For simplicity we will run this entire simulation with NTT=3 and GAMMA_LN=1. We shall also set the initial and final temperatures to 300 K (TEMPI=300.0, TEMP0=300.0) which will mean our system’s temperature should remain around 300 K. In these two examples we will run a total of 100,000 steps each (NSTLIM=100000) with a 1 fs time step (DT=0.001) giving simulation lengths of 100 ps (100,000 x 1fs). The two input files are shown below:

Dodecamer DNA MD in-vacuo, 12 angstrom cut off
 &cntrl
  imin = 0, ntb = 0,
  igb = 0, ntpr = 100, ntwx = 100,
  ntt = 3, gamma_ln = 1.0,
  tempi = 300.0, temp0 = 300.0,
  nstlim = 100000, dt = 0.001,
  cut = 12.0
 /

10-mer DNA MD in-vacuo, no cut off
 &cntrl
  imin = 0, ntb = 0,
  igb = 0, ntpr = 100, ntwx = 100,
  ntt = 3, gamma_ln = 1.0,
  tempi = 300.0, temp0 = 300.0,
  nstlim = 100000, dt = 0.001,
  cut = 999
 /

Caution: In the examples in this tutorial we do not change the value of the random seed used for the random number generator. This is controlled by the namelist variable ig. This is largely for issues of reproducibility of the results within a tutorial setting. However, when running production simulations, especially when using NTT=2 or 3 (Anderson or Langevin thermostats) it is essential that you change the random number seed from the default on EVERY MD restart. If you are using AMBER 10 (bugfix.26 or later) or AMBER 11 or later, you can do this automatically by setting ig=-1 in the cntrl namelist. For more details on the pitfalls of not doing this you should refer to the following publication:

Cerutti DS, Duke, B., et al., “A Vulnerability in Popular Molecular Dynamics Packages Concerning Langevin and Andersen Dynamics”, JCTC, 2008, 4, 1669-1680

So, to run the two jobs we issue the following two commands. Note, if you have a dual (or more) processor machine then you can run both jobs simultaneously, otherwise you should run them sequentially (note we use the restrt file from the minimization as our starting structure). The commands below start each process in the background, as indicated by & at the end of the command.

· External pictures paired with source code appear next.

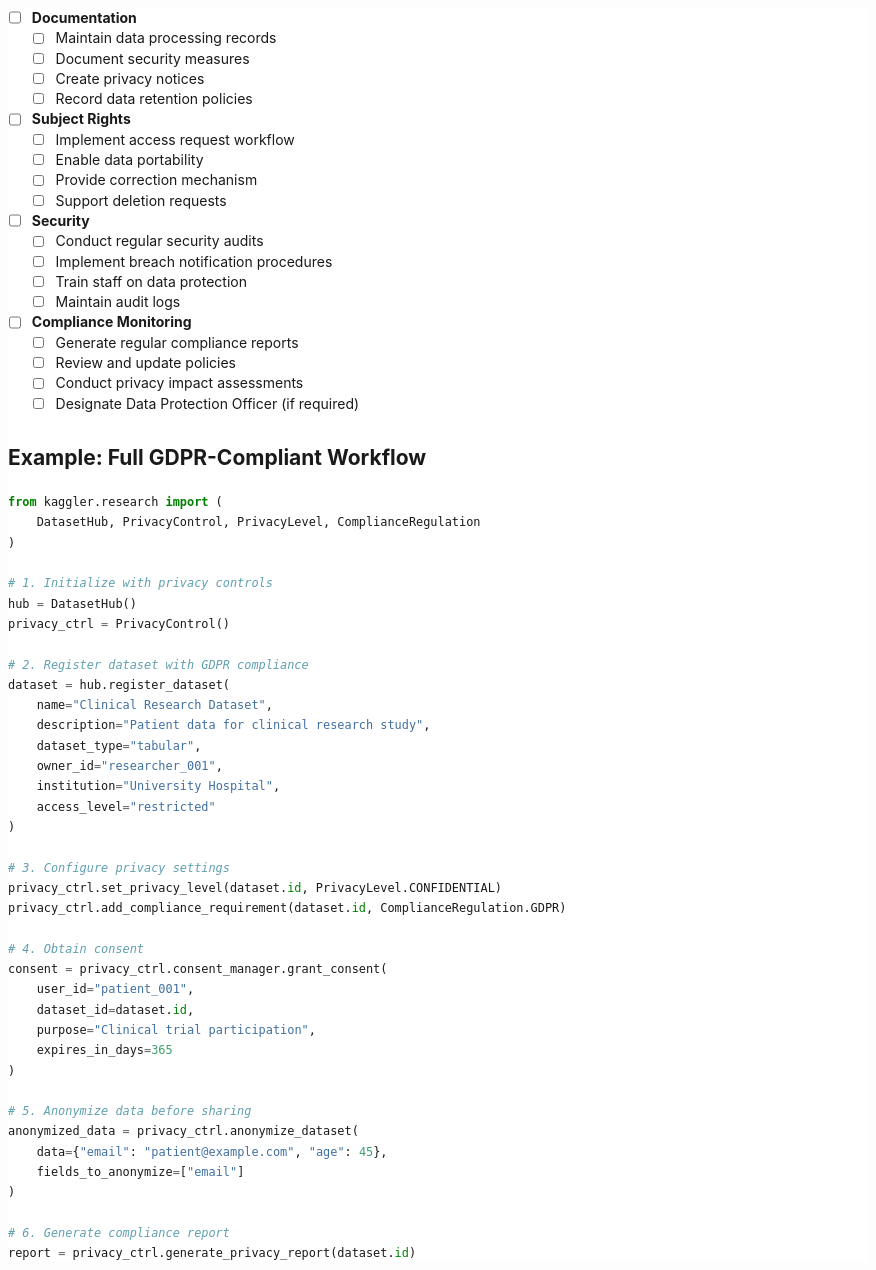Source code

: - [ ] **Documentation**
  - [ ] Maintain data processing records
  - [ ] Document security measures
  - [ ] Create privacy notices
  - [ ] Record data retention policies

- [ ] **Subject Rights**
  - [ ] Implement access request workflow
  - [ ] Enable data portability
  - [ ] Provide correction mechanism
  - [ ] Support deletion requests

- [ ] **Security**
  - [ ] Conduct regular security audits
  - [ ] Implement breach notification procedures
  - [ ] Train staff on data protection
  - [ ] Maintain audit logs

- [ ] **Compliance Monitoring**
  - [ ] Generate regular compliance reports
  - [ ] Review and update policies
  - [ ] Conduct privacy impact assessments
  - [ ] Designate Data Protection Officer (if required)

## Example: Full GDPR-Compliant Workflow

```python
from kaggler.research import (
    DatasetHub, PrivacyControl, PrivacyLevel, ComplianceRegulation
)

# 1. Initialize with privacy controls
hub = DatasetHub()
privacy_ctrl = PrivacyControl()

# 2. Register dataset with GDPR compliance
dataset = hub.register_dataset(
    name="Clinical Research Dataset",
    description="Patient data for clinical research study",
    dataset_type="tabular",
    owner_id="researcher_001",
    institution="University Hospital",
    access_level="restricted"
)

# 3. Configure privacy settings
privacy_ctrl.set_privacy_level(dataset.id, PrivacyLevel.CONFIDENTIAL)
privacy_ctrl.add_compliance_requirement(dataset.id, ComplianceRegulation.GDPR)

# 4. Obtain consent
consent = privacy_ctrl.consent_manager.grant_consent(
    user_id="patient_001",
    dataset_id=dataset.id,
    purpose="Clinical trial participation",
    expires_in_days=365
)

# 5. Anonymize data before sharing
anonymized_data = privacy_ctrl.anonymize_dataset(
    data={"email": "patient@example.com", "age": 45},
    fields_to_anonymize=["email"]
)

# 6. Generate compliance report
report = privacy_ctrl.generate_privacy_report(dataset.id)
```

sander -O -i dodecamer_vac_md1_12Acut.mdin -o dodecamer_vac_md1_12Acut.out -c dodecamer_vac_min.rst7 -p dodecamer_vac.prmtop -r dodecamer_vac_md1_12Acut.ncrst -x dodecamer_vac_md1_12Acut.nc -inf dodecamer_vac_12Acut.mdinfo &
sander -O -i dodecamer_vac_md1_nocut.mdin -o dodecamer_vac_md1_nocut.out -c dodecamer_vac_min.rst7 -p dodecamer_vac.prmtop -r dodecamer_vac_md1_nocut.ncrst -x dodecamer_vac_md1_nocut.nc -inf dodecamer_vac_nocut.mdinfo &

These will take longer to run than the minimization, so it is probably a good time to go off and get a cup of coffee. For both of these simulations, you can track progress by checking the appropriate mdinfo file, indicated with the inf flag. You can check progress on the each simulations, including an estimated time to completion by checking these files.